__WHAT THE TASK REQUIRES__: All of the listing is to be written out word for word, with the pictures left out.

__DATA FOR REVIEW__:
▼▼▼

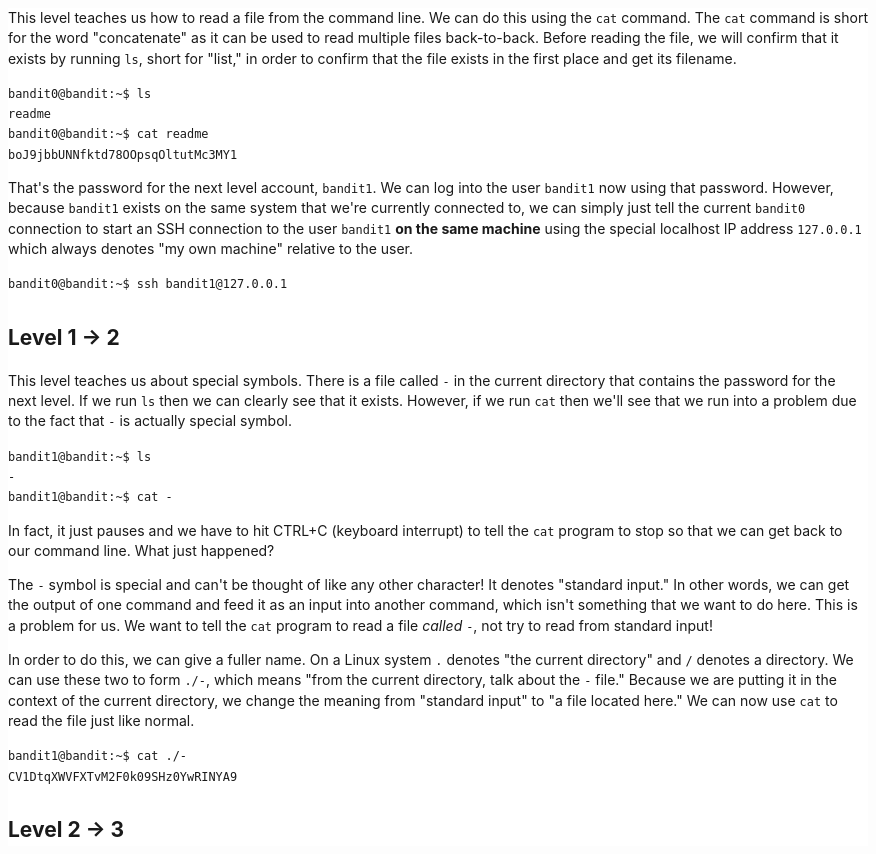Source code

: This level teaches us how to read a file from the command line. We can do this using the `cat` command. The `cat` command is short for the word "concatenate" as it can be used to read multiple files back-to-back. Before reading the file, we will confirm that it exists by running `ls`, short for "list," in order to confirm that the file exists in the first place and get its filename.

```
bandit0@bandit:~$ ls
readme
bandit0@bandit:~$ cat readme
boJ9jbbUNNfktd78OOpsqOltutMc3MY1
```

That's the password for the next level account, `bandit1`. We can log into the user `bandit1` now using that password. However, because `bandit1` exists on the same system that we're currently connected to, we can simply just tell the current `bandit0` connection to start an SSH connection to the user `bandit1` **on the same machine** using the special localhost IP address `127.0.0.1` which always denotes "my own machine" relative to the user.

```
bandit0@bandit:~$ ssh bandit1@127.0.0.1
```

## Level 1 -> 2

This level teaches us about special symbols. There is a file called `-` in the current directory that contains the password for the next level. If we run `ls` then we can clearly see that it exists. However, if we run `cat` then we'll see that we run into a problem due to the fact that `-` is actually special symbol.

```
bandit1@bandit:~$ ls
-
bandit1@bandit:~$ cat -

```

In fact, it just pauses and we have to hit CTRL+C (keyboard interrupt) to tell the `cat` program to stop so that we can get back to our command line. What just happened?

The `-` symbol is special and can't be thought of like any other character! It denotes "standard input." In other words, we can get the output of one command and feed it as an input into another command, which isn't something that we want to do here. This is a problem for us. We want to tell the `cat` program to read a file *called* `-`, not try to read from standard input!

In order to do this, we can give a fuller name. On a Linux system `.` denotes "the current directory" and `/` denotes a directory. We can use these two to form `./-`, which means "from the current directory, talk about the `-` file." Because we are putting it in the context of the current directory, we change the meaning from "standard input" to "a file located here." We can now use `cat` to read the file just like normal.

```
bandit1@bandit:~$ cat ./-
CV1DtqXWVFXTvM2F0k09SHz0YwRINYA9
```

## Level 2 -> 3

▲▲▲

__WRITTEN ANSWER__:
Source code

: This level teaches us how to read a file from the command line. We can do this using the `cat` command. The `cat` command is short for the word "concatenate" as it can be used to read multiple files back-to-back. Before reading the file, we will confirm that it exists by running `ls`, short for "list," in order to confirm that the file exists in the first place and get its filename.

```
bandit0@bandit:~$ ls
readme
bandit0@bandit:~$ cat readme
boJ9jbbUNNfktd78OOpsqOltutMc3MY1
```

That's the password for the next level account, `bandit1`. We can log into the user `bandit1` now using that password. However, because `bandit1` exists on the same system that we're currently connected to, we can simply just tell the current `bandit0` connection to start an SSH connection to the user `bandit1` **on the same machine** using the special localhost IP address `127.0.0.1` which always denotes "my own machine" relative to the user.

```
bandit0@bandit:~$ ssh bandit1@127.0.0.1
```

## Level 1 -> 2

This level teaches us about special symbols. There is a file called `-` in the current directory that contains the password for the next level. If we run `ls` then we can clearly see that it exists. However, if we run `cat` then we'll see that we run into a problem due to the fact that `-` is actually special symbol.

```
bandit1@bandit:~$ ls
-
bandit1@bandit:~$ cat -

```

In fact, it just pauses and we have to hit CTRL+C (keyboard interrupt) to tell the `cat` program to stop so that we can get back to our command line. What just happened?

The `-` symbol is special and can't be thought of like any other character! It denotes "standard input." In other words, we can get the output of one command and feed it as an input into another command, which isn't something that we want to do here. This is a problem for us. We want to tell the `cat` program to read a file *called* `-`, not try to read from standard input!

In order to do this, we can give a fuller name. On a Linux system `.` denotes "the current directory" and `/` denotes a directory. We can use these two to form `./-`, which means "from the current directory, talk about the `-` file." Because we are putting it in the context of the current directory, we change the meaning from "standard input" to "a file located here." We can now use `cat` to read the file just like normal.

```
bandit1@bandit:~$ cat ./-
CV1DtqXWVFXTvM2F0k09SHz0YwRINYA9
```

## Level 2 -> 3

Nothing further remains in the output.